“Think of what starlight
And lamplight would lack
Diamonds and fireflies
If they couldn’t lean against Black. . . .”
― Mary O’Neill,
While sitting at a show, exhibiting my work, I was doing a bit of reading. Currently busy with a book written by Victoria Finlay, named Colour Travels through the Paintbox. It explores the origin of colour through the ages.
The show I am exhibiting at had reached that time of day where the visitors are merely pushing past to buy food and take a mid-afternoon nap. Or so it feels.
Here I am reading about colour. All about the colour black. A colour not seen as a colour. Its neutral. One of my favourite colours, to wear. Add a bit of white and I will paint it on my walls. Black represents my favourite medium, charcoal. I love the darkness of it. How a very dark area with a strategically placed highlight can create a shape, an image.
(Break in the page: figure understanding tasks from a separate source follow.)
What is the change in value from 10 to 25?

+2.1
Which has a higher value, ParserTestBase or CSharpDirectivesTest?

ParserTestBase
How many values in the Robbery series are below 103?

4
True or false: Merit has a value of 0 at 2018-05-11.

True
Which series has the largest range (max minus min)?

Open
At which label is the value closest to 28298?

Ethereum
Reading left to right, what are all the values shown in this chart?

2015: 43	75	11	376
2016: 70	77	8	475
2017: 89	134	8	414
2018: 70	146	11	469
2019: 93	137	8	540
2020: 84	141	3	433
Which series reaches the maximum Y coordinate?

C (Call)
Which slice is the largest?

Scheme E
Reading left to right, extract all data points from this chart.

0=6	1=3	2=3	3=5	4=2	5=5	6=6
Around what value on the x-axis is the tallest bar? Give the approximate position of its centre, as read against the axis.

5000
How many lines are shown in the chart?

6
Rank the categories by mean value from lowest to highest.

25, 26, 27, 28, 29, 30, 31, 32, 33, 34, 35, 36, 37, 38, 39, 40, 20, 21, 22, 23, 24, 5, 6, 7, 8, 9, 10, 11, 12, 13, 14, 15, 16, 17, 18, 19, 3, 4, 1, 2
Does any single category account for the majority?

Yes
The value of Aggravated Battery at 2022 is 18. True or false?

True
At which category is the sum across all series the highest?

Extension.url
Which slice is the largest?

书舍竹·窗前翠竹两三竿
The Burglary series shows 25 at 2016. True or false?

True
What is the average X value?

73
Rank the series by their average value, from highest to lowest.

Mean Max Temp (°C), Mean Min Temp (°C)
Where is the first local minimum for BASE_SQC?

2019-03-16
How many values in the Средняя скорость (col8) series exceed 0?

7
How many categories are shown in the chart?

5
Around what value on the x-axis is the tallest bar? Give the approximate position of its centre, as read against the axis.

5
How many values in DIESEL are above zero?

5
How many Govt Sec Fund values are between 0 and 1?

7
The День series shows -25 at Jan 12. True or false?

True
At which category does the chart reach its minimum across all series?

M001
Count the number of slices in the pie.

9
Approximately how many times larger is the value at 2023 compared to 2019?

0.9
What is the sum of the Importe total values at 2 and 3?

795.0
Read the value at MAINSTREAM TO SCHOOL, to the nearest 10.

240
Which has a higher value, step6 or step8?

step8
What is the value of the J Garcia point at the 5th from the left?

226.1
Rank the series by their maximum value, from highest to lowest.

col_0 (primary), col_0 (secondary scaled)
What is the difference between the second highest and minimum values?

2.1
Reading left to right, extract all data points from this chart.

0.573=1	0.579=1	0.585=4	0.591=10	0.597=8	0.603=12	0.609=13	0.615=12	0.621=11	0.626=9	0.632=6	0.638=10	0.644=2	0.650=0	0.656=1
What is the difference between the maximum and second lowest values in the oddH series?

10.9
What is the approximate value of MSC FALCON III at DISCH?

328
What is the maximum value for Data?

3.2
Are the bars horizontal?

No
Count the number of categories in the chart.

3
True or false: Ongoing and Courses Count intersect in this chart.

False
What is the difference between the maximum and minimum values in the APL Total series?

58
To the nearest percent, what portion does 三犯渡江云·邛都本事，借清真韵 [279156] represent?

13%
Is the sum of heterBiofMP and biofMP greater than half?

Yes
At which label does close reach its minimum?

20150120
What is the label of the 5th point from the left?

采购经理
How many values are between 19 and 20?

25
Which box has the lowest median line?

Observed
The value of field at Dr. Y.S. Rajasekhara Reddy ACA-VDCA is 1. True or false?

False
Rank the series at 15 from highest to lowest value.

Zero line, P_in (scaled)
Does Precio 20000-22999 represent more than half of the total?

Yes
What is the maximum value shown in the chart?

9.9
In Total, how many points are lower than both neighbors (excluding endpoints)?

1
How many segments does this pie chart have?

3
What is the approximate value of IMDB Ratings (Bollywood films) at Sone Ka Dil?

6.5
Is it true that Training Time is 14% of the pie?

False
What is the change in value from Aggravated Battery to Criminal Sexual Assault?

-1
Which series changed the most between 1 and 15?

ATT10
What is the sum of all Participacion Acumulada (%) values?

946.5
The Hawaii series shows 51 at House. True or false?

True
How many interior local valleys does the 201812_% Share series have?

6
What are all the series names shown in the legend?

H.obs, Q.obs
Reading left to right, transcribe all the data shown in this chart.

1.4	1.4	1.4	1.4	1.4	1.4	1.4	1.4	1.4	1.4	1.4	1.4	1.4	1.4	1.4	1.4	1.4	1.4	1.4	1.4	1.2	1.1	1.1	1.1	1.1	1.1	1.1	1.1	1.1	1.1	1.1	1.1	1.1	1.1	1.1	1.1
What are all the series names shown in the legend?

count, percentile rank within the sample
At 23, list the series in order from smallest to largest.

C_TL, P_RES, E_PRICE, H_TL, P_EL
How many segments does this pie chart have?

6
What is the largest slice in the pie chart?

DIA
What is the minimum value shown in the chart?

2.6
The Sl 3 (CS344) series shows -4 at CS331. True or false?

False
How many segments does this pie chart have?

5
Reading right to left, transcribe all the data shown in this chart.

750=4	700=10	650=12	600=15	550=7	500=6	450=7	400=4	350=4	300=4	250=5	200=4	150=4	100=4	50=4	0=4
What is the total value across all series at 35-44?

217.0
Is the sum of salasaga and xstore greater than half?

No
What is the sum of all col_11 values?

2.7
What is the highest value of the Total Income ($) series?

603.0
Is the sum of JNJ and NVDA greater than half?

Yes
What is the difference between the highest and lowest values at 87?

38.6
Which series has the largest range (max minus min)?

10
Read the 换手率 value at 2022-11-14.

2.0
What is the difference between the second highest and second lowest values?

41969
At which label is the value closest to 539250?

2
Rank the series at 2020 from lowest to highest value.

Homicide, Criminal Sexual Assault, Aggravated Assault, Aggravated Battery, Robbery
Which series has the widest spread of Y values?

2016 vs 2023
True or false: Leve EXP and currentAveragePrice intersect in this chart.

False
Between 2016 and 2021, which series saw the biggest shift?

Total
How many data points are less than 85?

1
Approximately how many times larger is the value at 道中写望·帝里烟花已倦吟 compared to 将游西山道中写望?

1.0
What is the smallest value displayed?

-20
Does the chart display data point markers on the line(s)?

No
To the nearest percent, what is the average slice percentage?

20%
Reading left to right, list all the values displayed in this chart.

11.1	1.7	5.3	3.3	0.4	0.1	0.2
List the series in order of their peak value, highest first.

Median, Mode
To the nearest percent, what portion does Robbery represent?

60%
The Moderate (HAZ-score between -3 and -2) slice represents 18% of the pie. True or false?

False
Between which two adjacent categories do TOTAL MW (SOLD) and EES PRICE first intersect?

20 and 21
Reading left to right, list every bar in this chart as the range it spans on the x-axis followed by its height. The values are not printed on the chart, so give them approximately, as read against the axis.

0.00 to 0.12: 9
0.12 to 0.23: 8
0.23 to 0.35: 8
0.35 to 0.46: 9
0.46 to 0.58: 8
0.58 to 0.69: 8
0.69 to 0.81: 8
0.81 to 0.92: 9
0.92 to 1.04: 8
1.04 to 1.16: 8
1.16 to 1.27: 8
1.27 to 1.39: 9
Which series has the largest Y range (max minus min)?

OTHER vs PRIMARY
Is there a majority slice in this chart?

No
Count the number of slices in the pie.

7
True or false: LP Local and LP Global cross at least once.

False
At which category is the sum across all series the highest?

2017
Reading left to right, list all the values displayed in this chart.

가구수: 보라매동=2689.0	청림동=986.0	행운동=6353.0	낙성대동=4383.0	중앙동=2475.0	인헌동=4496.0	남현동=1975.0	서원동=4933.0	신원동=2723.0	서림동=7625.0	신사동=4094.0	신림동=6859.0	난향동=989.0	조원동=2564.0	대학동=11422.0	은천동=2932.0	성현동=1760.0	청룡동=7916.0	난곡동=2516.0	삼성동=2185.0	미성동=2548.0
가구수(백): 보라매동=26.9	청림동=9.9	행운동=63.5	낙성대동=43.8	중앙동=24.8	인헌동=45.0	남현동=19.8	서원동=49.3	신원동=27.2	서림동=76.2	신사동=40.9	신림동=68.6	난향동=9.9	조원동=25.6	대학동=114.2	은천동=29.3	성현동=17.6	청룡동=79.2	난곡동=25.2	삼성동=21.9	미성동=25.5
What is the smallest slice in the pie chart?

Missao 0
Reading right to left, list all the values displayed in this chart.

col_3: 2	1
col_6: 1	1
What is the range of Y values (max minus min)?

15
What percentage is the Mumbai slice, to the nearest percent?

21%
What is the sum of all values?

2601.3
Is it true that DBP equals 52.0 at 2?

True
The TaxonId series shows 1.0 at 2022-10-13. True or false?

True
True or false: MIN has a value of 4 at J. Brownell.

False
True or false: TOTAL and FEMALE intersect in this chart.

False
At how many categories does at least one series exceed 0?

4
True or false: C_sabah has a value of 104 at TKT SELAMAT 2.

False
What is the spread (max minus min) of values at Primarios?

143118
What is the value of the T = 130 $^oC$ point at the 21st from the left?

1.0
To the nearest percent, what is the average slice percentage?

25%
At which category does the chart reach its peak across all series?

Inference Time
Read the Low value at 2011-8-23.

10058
How you can dream up landscapes with charcoal without doing much. How you create suggestions to your viewer without telling them the entire story. They complete the picture, as an artist I need them to gaze upon my art and complete many different individual stories.
What I found most interesting in this book was the information on cave paintings. Prehistoric art has never been my art theory of choice. But this was quite interesting. It was about how these drawings last for thousands of years. Outliving all kinds of natural disasters. Until we (humans) ‘discover’ them. Victoria Finlay writes in her book Colour, ‘but as soon as people find them and pay them any kind of attention the drawings start to fade, almost as if too much looking wears them out’
How beautiful and sad all at the same time. To be admired for their magnificent beauty they will not be able to withstand the test of time.
In this interesting book by Finlay, she also mused about Red. How Tuner used red in his art, which he was very aware would fade. But in the moment, he applied it. It was perfect. He did not care for the publics views. Or so I have summed it up.
I once read a beautiful piece in a book about the artist Joseph Cornell, referring to a poem by Mallarmé. Joseph Cornel was a Surrealist artist, and he made these beautiful and enchanting shadowboxes. Captivating pieces of art. And in the book the writer explains that in the poem there is a rower on a boat. He is aware that he is in the region of the girl he loves, but he keeps his head down not looking up to be disappointed, but rather live with the anticipation that she is there. And that Cornell captures the memory of the moment, like the rower decided to keep the memory of the moment and not destroy it with reality by looking up.
Should we as artists not crave the attention our art pieces create/generate, and rather keep them separate from society, let human exposure not take away from their beauty and meaning.
Will they fade? Will they disappear in time? Will the exposure decrease their value and meaning?
As an artist trying to survive in 2017, it is not possible, or is it? I would love to capture the memory of the moment in my work. And not let modern social media decrease its value.
“How many times have your true colours faded just because the world was colour blind.”
― Jenim Dibie,
Just some general thoughts and ramblings of a bored artist.